◆ **AUSGANGSTEXT**

= = = = =

Als ich 1987/88 mein Jahr an der Sorbonne absolvierte, lernte ich zwei Freundinnen kennen, weiss nicht mehr wo, wahrscheinlich in irgendeinem Hörsaal. Die eine, nennen wir sie Pauline, wohnte noch bei ihren Eltern, Grossbürgertum des 6. Arrondissements, Traditionalisten, kein Fernsehen, dafür erlesene Werkausgaben und Lexika von anno dazumal, sie selbst sehr katholisch, brachte den Kids anderer grossbürgerlicher Familien den Kateschismus bei. Die andere, nennen wir sie Agnès, ursprünglich aus der Normandie, hatte ein Zimmer im selben Gebäude bezogen, interessierte sich mehr für's Soziale und hatte eigentlich sonst nicht viel mit Pauline gemeinsam. Ich war wahrscheinlich in die eine oder andere verknallt, genau weiss ich es nicht, überhaupt wusste ich mit 22 nicht im Geringsten, was ich wollte. Hätte man mir gesagt, ich würde eines Tages aus Mexiko bloggen, ich hätte verwundert aus der Wäsche geschaut. Pauline und Agnès dagegen, nennen wir sie mal so, wussten schon damals genau, was sie wollten.

Nach einigem Stöbern im Netz steht nun fest, dass beide den festgesteckten Kurs ziemlich genau eingehalten haben. Pauline ist verheiratet, hat vier Kinder und ist immer noch mit dem Typ zusammen, den sie 1988 kennengelernt hat. Ich war dabei, als die Begegnung statt fand. Ein ziemliches Arschloch, dachte ich damals. Pauline wohnt jetzt in einem schmucken Dorf in der West-Banlieue, und ist immer noch für Kateschismus zuständig, jetzt als Mama. Agnès dagegen ist Lehrerin an irgendeiner Schule in der Ost-Banlieue. Sie ist ebenfalls verheiratet, trägt einen Doppelnamen und hat gerade eine Unterschriftenliste gegen irgendein neues Bildungsgesetz signiert.

= = = = =

◆ **BITTE BEARBEITEN**
1) Bearbeite den Ausgangstext von "Nach einigem Stöbern" bis "neues Bildungsgesetz signiert." und gib den Abschnitt wieder, wobei "Lehrerin" durch "Dozentin" ersetzt wird.
2) Beantworte diese Fragen zum Ausgangstext:
(a) In welchem Studienjahr fand der Aufenthalt an der Sorbonne statt?
(b) Woher stammt Agnès ursprünglich?
(c) Wie viele Kinder hat Pauline?
Die Datensätze werden hierfür nicht gebraucht.

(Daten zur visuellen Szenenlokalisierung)
= = = = =

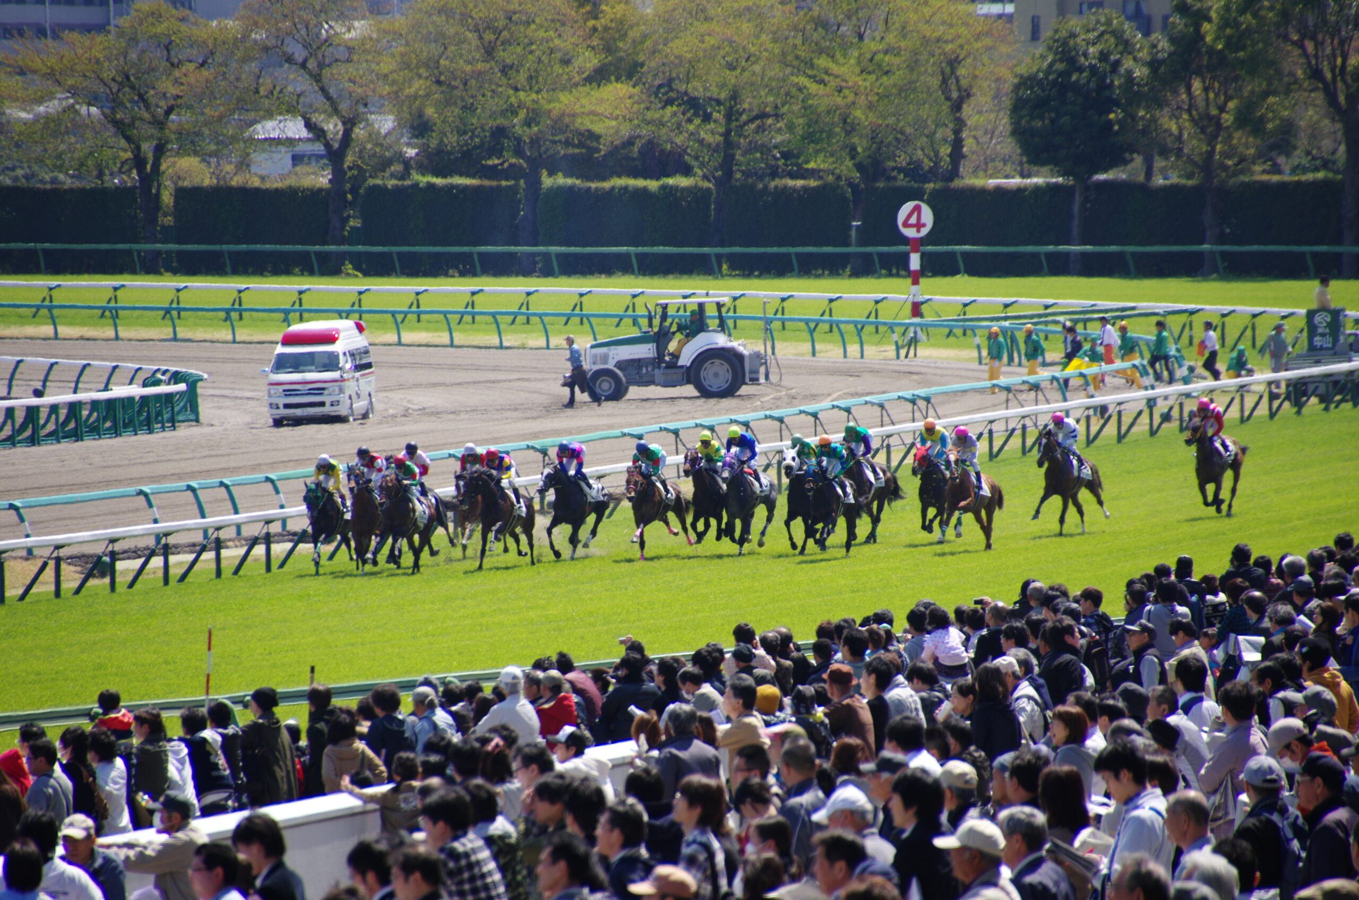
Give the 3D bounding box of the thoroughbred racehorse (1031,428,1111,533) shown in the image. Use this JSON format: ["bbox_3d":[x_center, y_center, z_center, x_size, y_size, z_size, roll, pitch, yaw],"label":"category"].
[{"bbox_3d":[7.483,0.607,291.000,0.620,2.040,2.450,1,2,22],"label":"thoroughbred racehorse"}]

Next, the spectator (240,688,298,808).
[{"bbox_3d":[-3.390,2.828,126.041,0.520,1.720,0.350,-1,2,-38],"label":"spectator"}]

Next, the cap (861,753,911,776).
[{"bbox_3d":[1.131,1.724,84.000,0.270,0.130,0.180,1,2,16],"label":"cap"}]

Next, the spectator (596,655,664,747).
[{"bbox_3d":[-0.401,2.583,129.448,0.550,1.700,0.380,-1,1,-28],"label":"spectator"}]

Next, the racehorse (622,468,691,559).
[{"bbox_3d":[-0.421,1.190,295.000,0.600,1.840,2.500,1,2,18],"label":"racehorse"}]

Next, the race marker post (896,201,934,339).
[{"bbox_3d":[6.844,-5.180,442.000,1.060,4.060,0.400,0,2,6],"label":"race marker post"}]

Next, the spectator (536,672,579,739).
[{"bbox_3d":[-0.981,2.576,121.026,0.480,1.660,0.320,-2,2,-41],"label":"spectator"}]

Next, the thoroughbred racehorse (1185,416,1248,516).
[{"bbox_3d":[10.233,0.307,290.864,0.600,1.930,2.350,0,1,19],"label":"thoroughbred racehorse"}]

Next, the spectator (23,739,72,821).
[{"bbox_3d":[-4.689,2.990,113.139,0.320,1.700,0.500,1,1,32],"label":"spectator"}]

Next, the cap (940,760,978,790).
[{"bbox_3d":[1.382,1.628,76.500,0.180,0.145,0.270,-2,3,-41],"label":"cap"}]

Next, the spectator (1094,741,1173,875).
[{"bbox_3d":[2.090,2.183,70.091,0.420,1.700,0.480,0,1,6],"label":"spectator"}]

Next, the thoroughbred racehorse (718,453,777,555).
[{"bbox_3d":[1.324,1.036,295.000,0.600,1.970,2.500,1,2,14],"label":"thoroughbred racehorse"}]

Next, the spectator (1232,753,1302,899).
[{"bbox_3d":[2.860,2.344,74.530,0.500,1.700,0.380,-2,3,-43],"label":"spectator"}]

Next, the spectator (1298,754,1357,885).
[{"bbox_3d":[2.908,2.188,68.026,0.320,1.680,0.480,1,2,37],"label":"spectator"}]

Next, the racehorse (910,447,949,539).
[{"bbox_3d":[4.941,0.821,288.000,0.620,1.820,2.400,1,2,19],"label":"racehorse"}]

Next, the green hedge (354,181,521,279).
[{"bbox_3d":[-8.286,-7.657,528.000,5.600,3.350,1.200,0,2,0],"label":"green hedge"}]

= = = = =

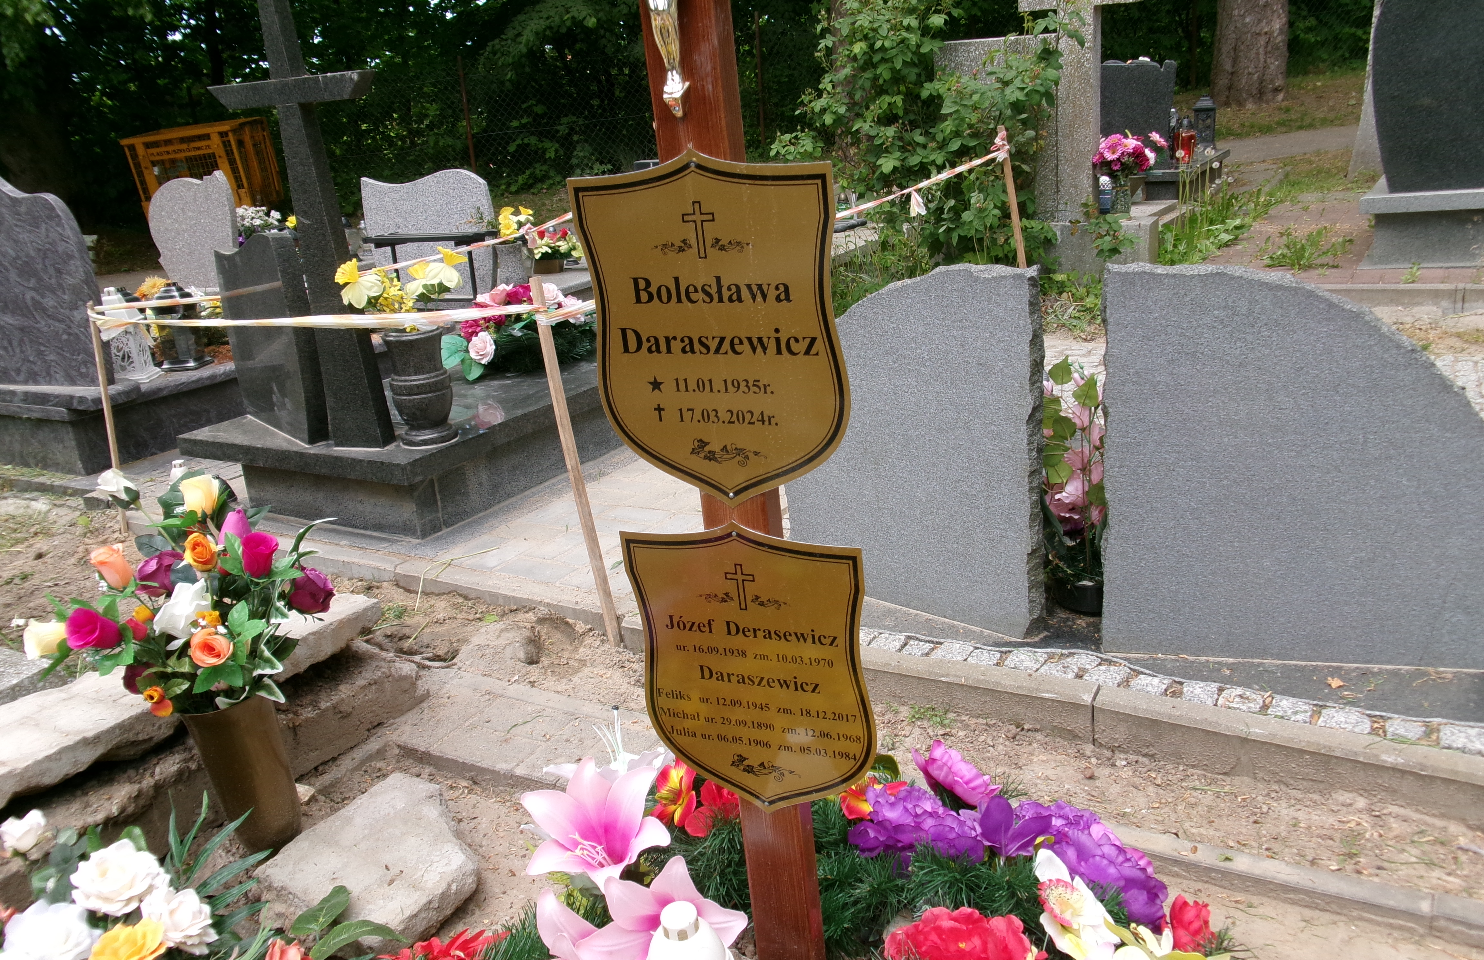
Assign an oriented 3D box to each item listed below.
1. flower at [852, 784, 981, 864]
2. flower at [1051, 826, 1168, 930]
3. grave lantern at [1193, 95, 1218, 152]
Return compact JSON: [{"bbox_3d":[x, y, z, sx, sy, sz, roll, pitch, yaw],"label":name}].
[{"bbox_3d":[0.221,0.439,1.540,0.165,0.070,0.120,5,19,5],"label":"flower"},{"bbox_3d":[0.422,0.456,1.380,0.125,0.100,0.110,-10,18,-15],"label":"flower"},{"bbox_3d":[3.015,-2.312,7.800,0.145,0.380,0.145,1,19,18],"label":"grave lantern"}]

= = = = =

◆ **DIE LÖSUNGEN**
1)
Nach einigem Stöbern im Netz steht nun fest, dass beide den festgesteckten Kurs ziemlich genau eingehalten haben. Pauline ist verheiratet, hat vier Kinder und ist immer noch mit dem Typ zusammen, den sie 1988 kennengelernt hat. Ich war dabei, als die Begegnung statt fand. Ein ziemliches Arschloch, dachte ich damals. Pauline wohnt jetzt in einem schmucken Dorf in der West-Banlieue, und ist immer noch für Kateschismus zuständig, jetzt als Mama. Agnès dagegen ist Dozentin an irgendeiner Schule in der Ost-Banlieue. Sie ist ebenfalls verheiratet, trägt einen Doppelnamen und hat gerade eine Unterschriftenliste gegen irgendein neues Bildungsgesetz signiert.

2)
(a) 1987/88
(b) Aus der Normandie
(c) Vier